EXCERPTED PASSAGE Start Marker

Facial recognition systems at the railway station?
Here’s a little tidbit:
German authorities have launched a six-month test of automatic facial recognition technology at a Berlin railway station, which the country’s top security official says could be used to improve security in the future.
More than 200 people volunteered to have their names and two photos stored for the project at Suedkreuz station, where three cameras film an entrance and an escalator.
I don’t know what you thought when you read that, but I know what I thought: it’s a good thing the Nazis didn’t have access to something like that.
I understand the need for security, I truly do. But at what price? And yet I think this is the direction in which we’re headed whether we like it or not.
Also, see this.
When I was young, we used to have a lot of discussions about which was more likely to come true in the future: Orwell’s or Huxley’s dystopian fantasies. Now I’m thinking we may be headed towards some hybrid of the two.
Maybe Germany could just expel all the people that don’t look like Germans? It is said that our pre-historic ancestors formed tribes of people who looked like each other. They didn’t trust anyone who didn’t look (or in those days, probably, didn’t smell) like them. That’s still in our DNA.
I think I’d choose tribes over Big Brother.
I vividly remember all those bold sixties/seventies cries about the lone individual being crushed by corporations and computers. As the TV show “The Prisoner” put it:
I am not a number, I am a free man!
We are far, far more tracked, surveilled and controlled today. It’s actually getting serious, but aside from some ineffectual fist-shaking towards the NSA, people don’t seem to worry much about it.
A refusal to face an unpleasant reality ensures a future confrontation with a far grimmer reality.
I won’t go on Facebook because it’s an open invitation to be data-mined by an unscrupulous corporation.
A friend tells me Facebook offers its participants the chance to identify the people shown in the photos they post to Facebook.
You just know that information is going to be used for mega-huge facial recognition crunching of all photos in the Facebook clouds.
Likewise Google’s Picasa app has a facial recognition feature which is on by default. I trust Google slightly more than Facebook but that’s not saying much.
Geoffrey and huxley and Neo
Then there’s THIS.

EXCERPTED PASSAGE End Marker
EXTRACTED RECORDS Start Marker

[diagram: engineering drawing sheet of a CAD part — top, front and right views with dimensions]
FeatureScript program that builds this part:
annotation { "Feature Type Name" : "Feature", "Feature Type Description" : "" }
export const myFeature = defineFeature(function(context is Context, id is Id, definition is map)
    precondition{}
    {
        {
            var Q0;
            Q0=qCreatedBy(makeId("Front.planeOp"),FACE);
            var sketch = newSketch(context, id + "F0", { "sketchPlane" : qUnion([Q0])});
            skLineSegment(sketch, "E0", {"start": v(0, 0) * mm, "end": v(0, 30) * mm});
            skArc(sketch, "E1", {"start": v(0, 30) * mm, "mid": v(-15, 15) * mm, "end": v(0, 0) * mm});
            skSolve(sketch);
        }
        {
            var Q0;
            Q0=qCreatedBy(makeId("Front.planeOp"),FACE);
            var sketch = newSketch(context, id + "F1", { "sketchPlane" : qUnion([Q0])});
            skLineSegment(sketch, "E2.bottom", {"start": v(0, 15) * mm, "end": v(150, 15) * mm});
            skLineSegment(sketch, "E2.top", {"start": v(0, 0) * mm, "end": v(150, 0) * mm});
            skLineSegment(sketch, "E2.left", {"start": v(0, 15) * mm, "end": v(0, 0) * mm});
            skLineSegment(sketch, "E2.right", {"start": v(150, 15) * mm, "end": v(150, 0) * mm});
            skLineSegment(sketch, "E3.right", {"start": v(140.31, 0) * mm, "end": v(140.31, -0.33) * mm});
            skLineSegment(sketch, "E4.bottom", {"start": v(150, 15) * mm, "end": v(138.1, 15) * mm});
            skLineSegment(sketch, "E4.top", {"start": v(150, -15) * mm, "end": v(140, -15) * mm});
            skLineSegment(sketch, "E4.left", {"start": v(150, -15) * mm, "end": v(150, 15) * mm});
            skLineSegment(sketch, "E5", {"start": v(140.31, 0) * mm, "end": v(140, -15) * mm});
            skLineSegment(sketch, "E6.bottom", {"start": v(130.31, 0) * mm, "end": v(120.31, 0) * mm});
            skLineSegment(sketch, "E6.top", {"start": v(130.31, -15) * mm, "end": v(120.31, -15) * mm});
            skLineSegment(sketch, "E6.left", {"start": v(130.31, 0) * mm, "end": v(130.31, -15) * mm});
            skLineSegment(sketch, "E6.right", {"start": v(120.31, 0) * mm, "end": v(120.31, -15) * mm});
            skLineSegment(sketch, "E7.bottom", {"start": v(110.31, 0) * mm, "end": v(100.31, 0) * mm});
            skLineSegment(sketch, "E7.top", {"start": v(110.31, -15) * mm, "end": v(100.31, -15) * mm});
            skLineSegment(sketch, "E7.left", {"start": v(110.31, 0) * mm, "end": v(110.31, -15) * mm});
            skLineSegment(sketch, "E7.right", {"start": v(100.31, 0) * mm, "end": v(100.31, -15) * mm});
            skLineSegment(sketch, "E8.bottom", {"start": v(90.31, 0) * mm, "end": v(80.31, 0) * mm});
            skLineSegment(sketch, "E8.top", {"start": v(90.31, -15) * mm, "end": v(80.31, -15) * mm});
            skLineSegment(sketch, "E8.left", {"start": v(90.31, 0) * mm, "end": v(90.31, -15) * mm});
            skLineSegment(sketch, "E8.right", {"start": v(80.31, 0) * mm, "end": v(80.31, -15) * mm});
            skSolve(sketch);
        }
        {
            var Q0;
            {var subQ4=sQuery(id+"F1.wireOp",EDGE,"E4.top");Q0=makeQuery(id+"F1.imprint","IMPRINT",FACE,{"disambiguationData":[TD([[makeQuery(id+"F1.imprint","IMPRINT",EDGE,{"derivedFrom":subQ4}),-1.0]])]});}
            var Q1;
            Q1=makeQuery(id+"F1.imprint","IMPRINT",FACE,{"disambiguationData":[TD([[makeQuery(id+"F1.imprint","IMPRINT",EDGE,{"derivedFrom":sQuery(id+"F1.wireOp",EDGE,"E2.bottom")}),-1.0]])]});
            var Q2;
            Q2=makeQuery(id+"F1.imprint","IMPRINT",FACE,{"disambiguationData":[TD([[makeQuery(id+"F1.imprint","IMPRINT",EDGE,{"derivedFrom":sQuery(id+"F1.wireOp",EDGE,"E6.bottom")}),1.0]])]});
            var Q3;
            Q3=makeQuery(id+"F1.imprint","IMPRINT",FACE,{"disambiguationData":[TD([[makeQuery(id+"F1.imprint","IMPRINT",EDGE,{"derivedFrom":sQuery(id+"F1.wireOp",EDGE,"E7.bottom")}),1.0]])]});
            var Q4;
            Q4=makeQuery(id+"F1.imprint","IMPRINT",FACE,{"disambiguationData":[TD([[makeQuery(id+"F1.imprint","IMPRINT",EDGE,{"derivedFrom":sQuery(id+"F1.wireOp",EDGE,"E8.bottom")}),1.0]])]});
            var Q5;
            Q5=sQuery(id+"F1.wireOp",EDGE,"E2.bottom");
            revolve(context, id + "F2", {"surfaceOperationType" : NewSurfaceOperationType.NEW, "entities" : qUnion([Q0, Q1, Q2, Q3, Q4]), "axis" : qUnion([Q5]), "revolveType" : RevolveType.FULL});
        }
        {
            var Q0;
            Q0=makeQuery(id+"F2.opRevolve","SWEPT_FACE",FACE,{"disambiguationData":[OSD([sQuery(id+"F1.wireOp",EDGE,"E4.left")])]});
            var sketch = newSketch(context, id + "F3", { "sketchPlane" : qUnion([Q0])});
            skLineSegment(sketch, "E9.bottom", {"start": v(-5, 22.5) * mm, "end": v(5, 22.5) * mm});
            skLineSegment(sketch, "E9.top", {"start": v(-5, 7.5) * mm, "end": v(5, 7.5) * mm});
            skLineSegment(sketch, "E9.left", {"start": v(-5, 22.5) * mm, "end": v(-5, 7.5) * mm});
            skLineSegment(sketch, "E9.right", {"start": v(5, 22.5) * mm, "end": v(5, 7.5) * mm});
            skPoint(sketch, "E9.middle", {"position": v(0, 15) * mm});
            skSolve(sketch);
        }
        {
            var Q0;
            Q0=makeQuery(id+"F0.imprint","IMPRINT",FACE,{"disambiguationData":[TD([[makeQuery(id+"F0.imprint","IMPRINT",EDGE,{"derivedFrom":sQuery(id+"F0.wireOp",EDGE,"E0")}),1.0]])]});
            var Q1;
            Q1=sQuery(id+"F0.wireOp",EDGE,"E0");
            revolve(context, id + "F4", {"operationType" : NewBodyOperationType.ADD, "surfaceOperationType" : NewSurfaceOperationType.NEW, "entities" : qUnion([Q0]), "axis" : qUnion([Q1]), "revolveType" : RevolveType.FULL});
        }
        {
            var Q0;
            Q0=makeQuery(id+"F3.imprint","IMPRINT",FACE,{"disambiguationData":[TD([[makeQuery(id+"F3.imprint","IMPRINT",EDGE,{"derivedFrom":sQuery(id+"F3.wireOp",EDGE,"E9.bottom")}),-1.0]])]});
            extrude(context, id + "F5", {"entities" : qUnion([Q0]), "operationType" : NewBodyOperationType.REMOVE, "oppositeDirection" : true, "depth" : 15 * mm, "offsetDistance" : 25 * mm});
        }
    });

EXTRACTED RECORDS End Marker

CHECK YOUR UNDERSTANDING:
#1 Translate this sentence from the facial recognition post into Spanish: "A refusal to face an unpleasant reality ensures a future confrontation with a far grimmer reality."
#2 According to the facial recognition post, how many cameras film at Suedkreuz station, and what do they film?
#3 Carry on writing the facial recognition post from its final line.
These records come from a separate source.

EXERCISE RESULTS:
#1 Negarse a enfrentar una realidad desagradable asegura una futura confrontación con una realidad mucho más sombría.

#2 Three cameras film an entrance and an escalator.

#3
“aside from some ineffectual fist-shaking towards the NSA, people don’t seem to worry much about it.” – huxley
With that popular attitude, or lack of concern, there will be a day when privacy will be long gone as monitoring devices will be ubiquitous and dirt cheap.
.
“A refusal to face an unpleasant reality ensures a future confrontation with a far grimmer reality.”
Fashionable burkas for males and females, anyone?
‘They’ know everything about all of us. Our mail is scanned and the IRS knows every penny you have received or spent. When it is time to go dark the revolution will not be televised.
If you haven’t watched any of the series Person of Interest it revolves around advanced and ubiquitous versions of exactly this. At leas it’s only a television series . . . for now.
Perhaps an EMP will be a savior for society rather than its downfall in the face of this evermore intrusive technology.
Cap’t Rusty,
Class Action Lawsuit, clearly a 1st amendment violation. They’re not just doing it to him. Social networks are a democratic form of free speech. The number of followers is a perfect metric of mass interest in that speech. Censorship is a de facto violation of free speech.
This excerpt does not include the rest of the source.